What your lambda function can do:

        q1 = y_pred[:, 1] + y_pred[:, 4] - X_loss [:,0]
        q2 = y_pred[:, 2] + y_pred[:, 3] + y_pred[:, 7] + y_pred[:, 17] + y_pred[:, 22] - X_loss [:,1] 
        q3 = y_pred[:, 4] + y_pred[:, 5] + y_pred[:, 7] + y_pred[:, 8] + y_pred[:, 9] + y_pred[:, 19] - X_loss [:,2]
        q4 = y_pred[:, 3] + y_pred[:, 10] + y_pred[:, 11] + y_pred[:, 13]
        q5 = y_pred[:, 14]
        q6 = y_pred[:, 5] + y_pred[:, 7] + y_pred[:, 10] + y_pred[:, 15] + y_pred[:, 17] + y_pred[:, 20] + y_pred[:, 22]
        q7 = y_pred[:, 11] + y_pred[:, 16] + y_pred[:, 19] + y_pred[:, 21]
        q8 = y_pred[:, 5] + y_pred[:, 7] + y_pred[:, 8] + y_pred[:, 20] + y_pred[:, 21] + y_pred[:, 22] + y_pred[:, 23]
    
        lambda_layer_output =  1000 * tf.reduce_mean(tf.square(q1)) + \
        1000 * tf.reduce_mean(tf.square(q2)) + 1000 * tf.reduce_mean(tf.square(q3)) + \
        1000 * tf.reduce_mean(tf.square(q4)) + 1000 * tf.reduce_mean(tf.square(q5)) + \
        1000 * tf.reduce_mean(tf.square(q6)) + 1000 * tf.reduce_mean(tf.square(q7)) + \
        1000 * tf.reduce_mean(tf.square(q8))

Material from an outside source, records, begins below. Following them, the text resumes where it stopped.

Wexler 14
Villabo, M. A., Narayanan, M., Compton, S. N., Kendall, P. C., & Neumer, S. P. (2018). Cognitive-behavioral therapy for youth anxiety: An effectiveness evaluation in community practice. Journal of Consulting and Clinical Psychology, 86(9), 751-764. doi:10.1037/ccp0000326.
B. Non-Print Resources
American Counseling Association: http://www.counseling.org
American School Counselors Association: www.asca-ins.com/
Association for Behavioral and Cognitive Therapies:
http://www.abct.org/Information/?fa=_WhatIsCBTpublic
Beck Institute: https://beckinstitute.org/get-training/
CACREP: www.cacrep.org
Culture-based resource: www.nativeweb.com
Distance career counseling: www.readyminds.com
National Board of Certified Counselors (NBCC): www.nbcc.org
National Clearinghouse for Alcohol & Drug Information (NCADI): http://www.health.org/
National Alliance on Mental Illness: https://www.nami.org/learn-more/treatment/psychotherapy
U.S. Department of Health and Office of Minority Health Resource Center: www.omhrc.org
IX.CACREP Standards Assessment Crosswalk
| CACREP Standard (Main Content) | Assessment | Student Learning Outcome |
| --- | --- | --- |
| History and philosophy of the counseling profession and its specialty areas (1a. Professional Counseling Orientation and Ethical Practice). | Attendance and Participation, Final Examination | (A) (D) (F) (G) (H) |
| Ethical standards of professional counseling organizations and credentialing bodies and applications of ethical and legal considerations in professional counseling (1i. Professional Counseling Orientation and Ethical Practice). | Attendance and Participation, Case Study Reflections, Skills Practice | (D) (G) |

What your new custom loss function can do:

# unpack y_pred to extract lambda_layer_output and the output from your last Dense layer
loss_t = tf.reduce_mean(tf.square(y_true - output_from_your_last_dense_layer)) + lambda_layer_output 
1 Like

I appreciate your help. Thanks so much.

You are welcome @Nasim_Deljouyi!

Hi @rmwkwok. I have rebuilt my model using functional API as follows:

input_1 = keras.Input(shape=(n2,))
input_2 = keras.Input(shape=(n2,))
dense_1 = layers.Dense(16, activation = ‘relu’)(input_1)
dense_2 = layers.Dense(64, activation = ‘relu’)(dense_1)
dense_3 = layers.Dense(128, activation = ‘relu’)(dense_2)
dense_4 = layers.Dense(64, activation = ‘relu’)(dense_3)
output = layers.Dense(25, activation = ‘relu’)(dense_4)

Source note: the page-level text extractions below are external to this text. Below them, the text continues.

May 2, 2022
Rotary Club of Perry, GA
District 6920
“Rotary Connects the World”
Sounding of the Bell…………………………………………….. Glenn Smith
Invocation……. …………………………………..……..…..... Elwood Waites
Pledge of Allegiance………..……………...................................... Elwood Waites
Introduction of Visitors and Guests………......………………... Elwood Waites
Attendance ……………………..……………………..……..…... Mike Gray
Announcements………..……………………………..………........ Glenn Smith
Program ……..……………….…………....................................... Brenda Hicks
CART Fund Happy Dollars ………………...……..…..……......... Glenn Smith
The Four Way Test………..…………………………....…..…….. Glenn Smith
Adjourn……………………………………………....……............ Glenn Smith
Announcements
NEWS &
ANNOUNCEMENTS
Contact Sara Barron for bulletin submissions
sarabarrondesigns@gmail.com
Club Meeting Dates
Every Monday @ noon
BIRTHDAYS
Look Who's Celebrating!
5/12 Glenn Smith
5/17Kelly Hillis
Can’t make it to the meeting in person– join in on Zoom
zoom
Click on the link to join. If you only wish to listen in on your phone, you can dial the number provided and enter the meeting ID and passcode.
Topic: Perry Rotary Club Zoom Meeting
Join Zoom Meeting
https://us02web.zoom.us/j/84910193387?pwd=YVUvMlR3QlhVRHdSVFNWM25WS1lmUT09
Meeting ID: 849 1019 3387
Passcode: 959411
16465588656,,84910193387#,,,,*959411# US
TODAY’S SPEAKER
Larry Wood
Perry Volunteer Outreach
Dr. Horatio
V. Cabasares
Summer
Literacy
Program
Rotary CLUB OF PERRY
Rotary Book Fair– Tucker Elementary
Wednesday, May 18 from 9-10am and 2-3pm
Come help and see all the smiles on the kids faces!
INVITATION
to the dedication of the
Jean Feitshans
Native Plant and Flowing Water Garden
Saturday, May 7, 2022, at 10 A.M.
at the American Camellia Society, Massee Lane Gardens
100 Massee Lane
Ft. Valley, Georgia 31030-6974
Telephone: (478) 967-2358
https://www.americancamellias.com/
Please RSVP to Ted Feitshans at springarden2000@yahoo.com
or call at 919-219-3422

However, I have some questions. Can you please elaborate steps 1.c to 1.e a little more? I got confused. Shouldn’t a lambda layer be in the format of " tf.keras.layers.Lambda(custom function)(inputs) "? The custom function is what you wrote at the end of the reply; does it return lambda_layer_output? Therefore, I don’t need to define a custom loss function anymore?
And I don’t need to pass input 2 to dense_1 to dense_4, right?

Hello @Nasim_Deljouyi

If you read carefully, there are two functions and none of them alone can totally replace your loss function.

I believe I have written down pretty clearly that there will be a lambda function, and there will be a loss function.

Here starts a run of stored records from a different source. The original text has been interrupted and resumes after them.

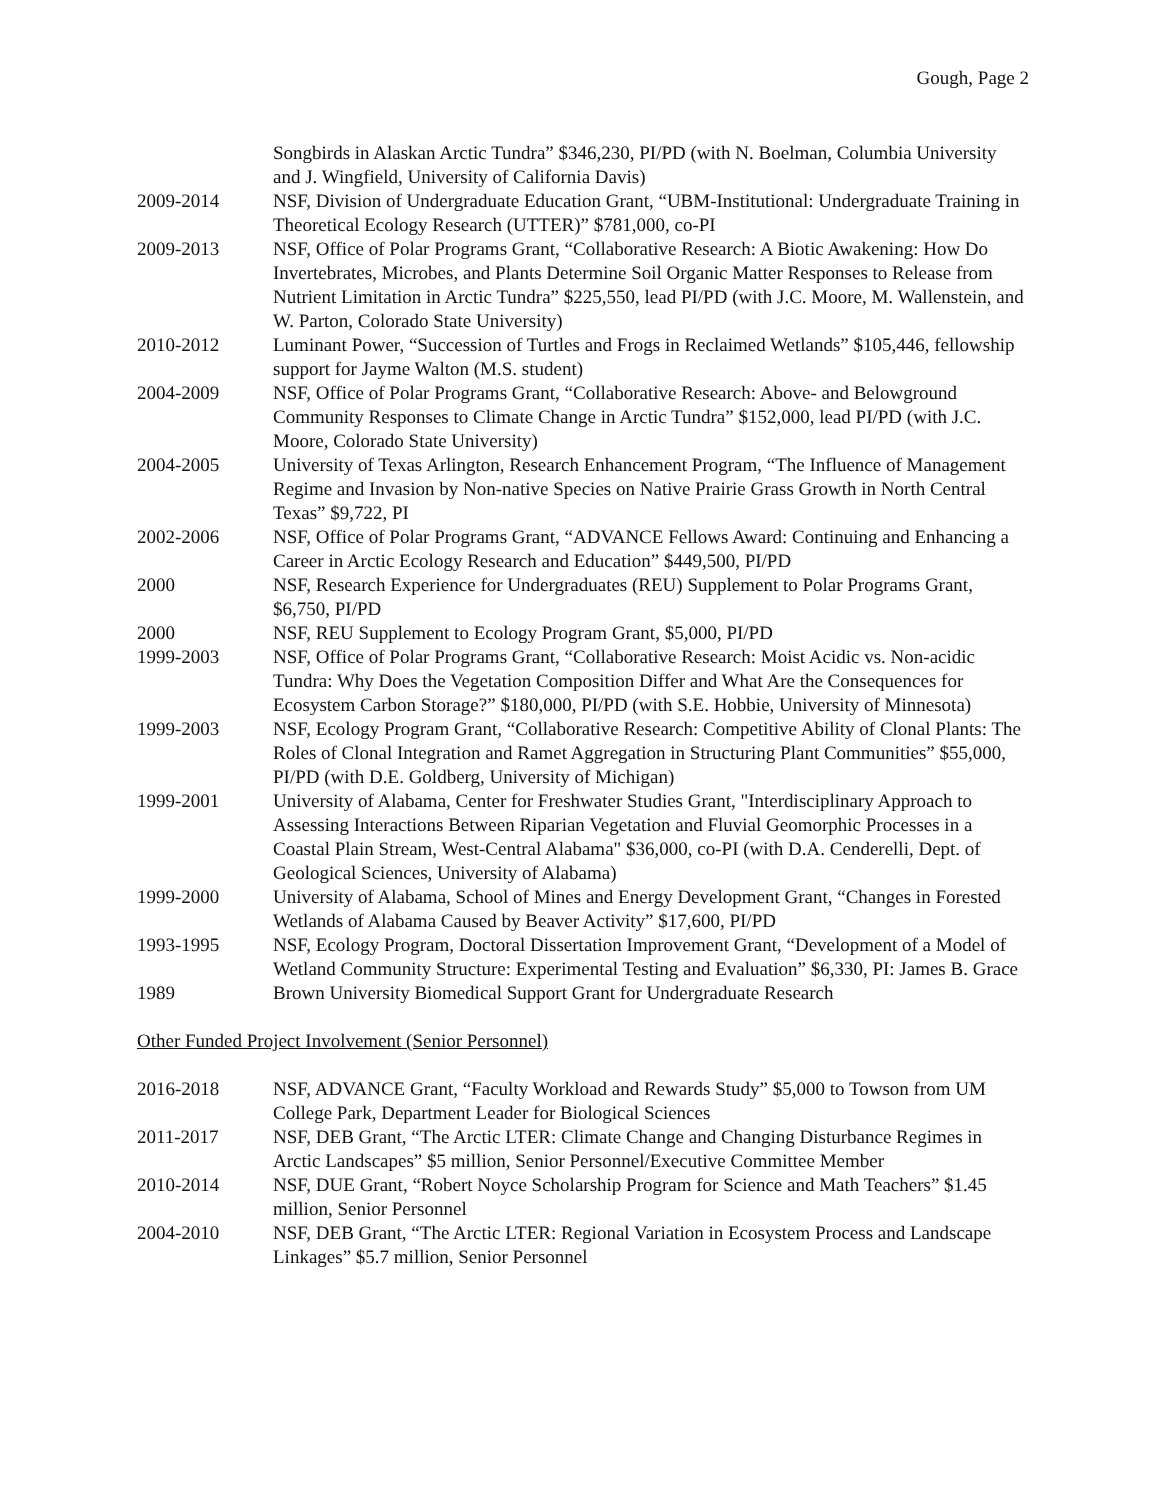Gough, Page 2
Songbirds in Alaskan Arctic Tundra” $346,230, PI/PD (with N. Boelman, Columbia University and J. Wingfield, University of California Davis)
2009-2014 NSF, Division of Undergraduate Education Grant, “UBM-Institutional: Undergraduate Training in Theoretical Ecology Research (UTTER)” $781,000, co-PI
2009-2013 NSF, Office of Polar Programs Grant, “Collaborative Research: A Biotic Awakening: How Do Invertebrates, Microbes, and Plants Determine Soil Organic Matter Responses to Release from Nutrient Limitation in Arctic Tundra” $225,550, lead PI/PD (with J.C. Moore, M. Wallenstein, and W. Parton, Colorado State University)
2010-2012 Luminant Power, “Succession of Turtles and Frogs in Reclaimed Wetlands” $105,446, fellowship support for Jayme Walton (M.S. student)
2004-2009 NSF, Office of Polar Programs Grant, “Collaborative Research: Above- and Belowground Community Responses to Climate Change in Arctic Tundra” $152,000, lead PI/PD (with J.C. Moore, Colorado State University)
2004-2005 University of Texas Arlington, Research Enhancement Program, “The Influence of Management Regime and Invasion by Non-native Species on Native Prairie Grass Growth in North Central Texas” $9,722, PI
2002-2006 NSF, Office of Polar Programs Grant, “ADVANCE Fellows Award: Continuing and Enhancing a Career in Arctic Ecology Research and Education” $449,500, PI/PD
2000 NSF, Research Experience for Undergraduates (REU) Supplement to Polar Programs Grant, $6,750, PI/PD
2000 NSF, REU Supplement to Ecology Program Grant, $5,000, PI/PD
1999-2003 NSF, Office of Polar Programs Grant, “Collaborative Research: Moist Acidic vs. Non-acidic Tundra: Why Does the Vegetation Composition Differ and What Are the Consequences for Ecosystem Carbon Storage?” $180,000, PI/PD (with S.E. Hobbie, University of Minnesota)
1999-2003 NSF, Ecology Program Grant, “Collaborative Research: Competitive Ability of Clonal Plants: The Roles of Clonal Integration and Ramet Aggregation in Structuring Plant Communities” $55,000, PI/PD (with D.E. Goldberg, University of Michigan)
1999-2001 University of Alabama, Center for Freshwater Studies Grant, "Interdisciplinary Approach to Assessing Interactions Between Riparian Vegetation and Fluvial Geomorphic Processes in a Coastal Plain Stream, West-Central Alabama" $36,000, co-PI (with D.A. Cenderelli, Dept. of Geological Sciences, University of Alabama)
1999-2000 University of Alabama, School of Mines and Energy Development Grant, “Changes in Forested Wetlands of Alabama Caused by Beaver Activity” $17,600, PI/PD
1993-1995 NSF, Ecology Program, Doctoral Dissertation Improvement Grant, “Development of a Model of Wetland Community Structure: Experimental Testing and Evaluation” $6,330, PI: James B. Grace
1989 Brown University Biomedical Support Grant for Undergraduate Research
Other Funded Project Involvement (Senior Personnel)
2016-2018 NSF, ADVANCE Grant, “Faculty Workload and Rewards Study” $5,000 to Towson from UM College Park, Department Leader for Biological Sciences
2011-2017 NSF, DEB Grant, “The Arctic LTER: Climate Change and Changing Disturbance Regimes in Arctic Landscapes” $5 million, Senior Personnel/Executive Committee Member
2010-2014 NSF, DUE Grant, “Robert Noyce Scholarship Program for Science and Math Teachers” $1.45 million, Senior Personnel
2004-2010 NSF, DEB Grant, “The Arctic LTER: Regional Variation in Ecosystem Process and Landscape Linkages” $5.7 million, Senior Personnel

it makes sense to return something, and do you need to return lambda_layer_output?

I don’t understand how you come to that conclusion.

I think you will need to figure it out yourself. Think why you need input 2, and where you want to use it.

@Nasim_Deljouyi, the approach I share with you will let you supply a small batch of X_loss each time, since you want to do it mini-batch wise. However, you will still need to figure out how to connect all the dots up. Good luck!

Cheers,
Raymond

Thanks so much for the clarification.

Best,
Nasim

Hi Raymond. I hope you are doing well.
If you recall, you suggested this approach for training models that incorporate the input of training examples into the loss function in a mini-batch-wise manner. I have implemented this approach and another approach to do so, and I get the same results from both when using a fixed seed for the random number generators. However, when I set the batch size equal to the number of training examples, I got the same results from both approaches but different from the approach I previously used and provided here, in which X_loss was assumed to be constant and was only able to work for the batch size equal to the training examples. I was wondering if you or anyone here has dealt with this issue before and can help me with it.